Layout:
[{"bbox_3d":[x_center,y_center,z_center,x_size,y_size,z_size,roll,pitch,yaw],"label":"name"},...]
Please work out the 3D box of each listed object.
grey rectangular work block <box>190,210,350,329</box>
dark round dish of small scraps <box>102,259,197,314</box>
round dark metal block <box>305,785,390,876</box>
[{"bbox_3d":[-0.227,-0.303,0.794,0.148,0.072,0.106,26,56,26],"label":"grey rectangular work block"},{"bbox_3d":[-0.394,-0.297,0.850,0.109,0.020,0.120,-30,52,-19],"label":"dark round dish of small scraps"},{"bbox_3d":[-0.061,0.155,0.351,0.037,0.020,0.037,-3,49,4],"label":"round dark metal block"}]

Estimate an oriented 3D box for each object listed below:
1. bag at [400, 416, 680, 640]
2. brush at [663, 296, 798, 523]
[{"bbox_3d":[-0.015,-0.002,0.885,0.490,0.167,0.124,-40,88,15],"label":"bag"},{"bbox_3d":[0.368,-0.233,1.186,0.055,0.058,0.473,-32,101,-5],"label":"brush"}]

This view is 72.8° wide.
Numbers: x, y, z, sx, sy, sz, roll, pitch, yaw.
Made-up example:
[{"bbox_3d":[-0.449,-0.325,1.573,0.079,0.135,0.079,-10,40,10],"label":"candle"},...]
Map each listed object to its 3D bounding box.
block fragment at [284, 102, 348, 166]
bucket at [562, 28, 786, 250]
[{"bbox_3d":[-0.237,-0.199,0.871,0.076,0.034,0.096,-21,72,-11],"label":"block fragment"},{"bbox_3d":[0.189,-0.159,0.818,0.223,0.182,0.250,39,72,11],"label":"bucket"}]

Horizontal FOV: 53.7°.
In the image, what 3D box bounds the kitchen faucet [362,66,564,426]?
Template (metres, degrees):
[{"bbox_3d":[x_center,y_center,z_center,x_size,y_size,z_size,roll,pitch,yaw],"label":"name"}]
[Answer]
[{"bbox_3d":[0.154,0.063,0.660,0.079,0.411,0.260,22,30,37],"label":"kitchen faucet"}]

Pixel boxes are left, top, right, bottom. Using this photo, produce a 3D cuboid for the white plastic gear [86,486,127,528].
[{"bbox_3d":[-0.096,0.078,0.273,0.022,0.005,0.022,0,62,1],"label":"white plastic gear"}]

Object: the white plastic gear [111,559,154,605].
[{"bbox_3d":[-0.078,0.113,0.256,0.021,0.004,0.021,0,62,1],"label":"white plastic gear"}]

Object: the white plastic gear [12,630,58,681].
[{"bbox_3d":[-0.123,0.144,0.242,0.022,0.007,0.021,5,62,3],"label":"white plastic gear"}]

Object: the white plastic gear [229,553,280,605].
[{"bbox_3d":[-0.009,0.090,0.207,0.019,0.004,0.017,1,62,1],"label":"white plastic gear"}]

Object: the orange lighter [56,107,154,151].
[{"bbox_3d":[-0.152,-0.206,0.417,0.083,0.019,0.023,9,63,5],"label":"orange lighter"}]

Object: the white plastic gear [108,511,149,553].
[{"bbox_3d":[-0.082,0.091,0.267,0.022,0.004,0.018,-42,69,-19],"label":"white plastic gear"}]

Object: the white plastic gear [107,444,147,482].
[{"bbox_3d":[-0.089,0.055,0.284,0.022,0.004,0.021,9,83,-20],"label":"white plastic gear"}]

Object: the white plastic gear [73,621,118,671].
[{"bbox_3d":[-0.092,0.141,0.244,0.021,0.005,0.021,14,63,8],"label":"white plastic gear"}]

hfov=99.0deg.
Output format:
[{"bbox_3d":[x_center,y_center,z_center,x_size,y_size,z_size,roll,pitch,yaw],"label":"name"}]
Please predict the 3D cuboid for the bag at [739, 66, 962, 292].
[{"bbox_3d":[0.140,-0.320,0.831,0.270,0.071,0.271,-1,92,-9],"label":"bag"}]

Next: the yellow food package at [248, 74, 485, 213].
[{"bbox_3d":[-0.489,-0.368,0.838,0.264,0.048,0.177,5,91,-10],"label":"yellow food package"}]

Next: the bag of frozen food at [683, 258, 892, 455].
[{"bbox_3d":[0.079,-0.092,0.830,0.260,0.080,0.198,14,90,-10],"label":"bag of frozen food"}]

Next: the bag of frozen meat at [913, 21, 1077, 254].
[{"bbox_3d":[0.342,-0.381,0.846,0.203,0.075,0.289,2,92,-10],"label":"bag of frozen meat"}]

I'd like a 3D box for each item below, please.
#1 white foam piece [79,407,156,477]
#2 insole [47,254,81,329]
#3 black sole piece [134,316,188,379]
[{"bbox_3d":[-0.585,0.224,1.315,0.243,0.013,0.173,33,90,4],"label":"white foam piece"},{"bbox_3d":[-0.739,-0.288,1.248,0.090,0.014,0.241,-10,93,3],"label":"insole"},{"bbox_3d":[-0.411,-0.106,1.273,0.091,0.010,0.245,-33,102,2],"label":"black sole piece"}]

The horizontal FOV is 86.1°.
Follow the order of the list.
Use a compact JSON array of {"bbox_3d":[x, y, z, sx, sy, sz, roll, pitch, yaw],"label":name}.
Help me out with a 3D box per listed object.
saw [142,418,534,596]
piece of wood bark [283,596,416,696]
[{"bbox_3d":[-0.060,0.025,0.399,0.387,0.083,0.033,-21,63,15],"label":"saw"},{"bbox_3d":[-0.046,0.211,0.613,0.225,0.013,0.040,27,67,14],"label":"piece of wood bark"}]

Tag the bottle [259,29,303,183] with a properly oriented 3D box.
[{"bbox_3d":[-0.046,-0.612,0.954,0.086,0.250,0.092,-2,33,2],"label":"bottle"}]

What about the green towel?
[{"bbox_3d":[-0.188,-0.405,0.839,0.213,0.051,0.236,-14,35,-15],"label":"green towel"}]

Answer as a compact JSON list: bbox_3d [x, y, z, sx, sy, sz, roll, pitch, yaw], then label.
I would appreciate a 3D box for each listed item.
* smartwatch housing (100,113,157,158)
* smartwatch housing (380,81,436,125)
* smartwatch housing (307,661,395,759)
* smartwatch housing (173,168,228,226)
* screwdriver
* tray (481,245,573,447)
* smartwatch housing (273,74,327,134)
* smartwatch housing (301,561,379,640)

——————————

» **What you are asked to do**
Lines from the one with "smartwatch housing (273,74,327,134)" through the last line above must be printed exactly; no other line is to appear.

» **Solution to this task**
* smartwatch housing (273,74,327,134)
* smartwatch housing (301,561,379,640)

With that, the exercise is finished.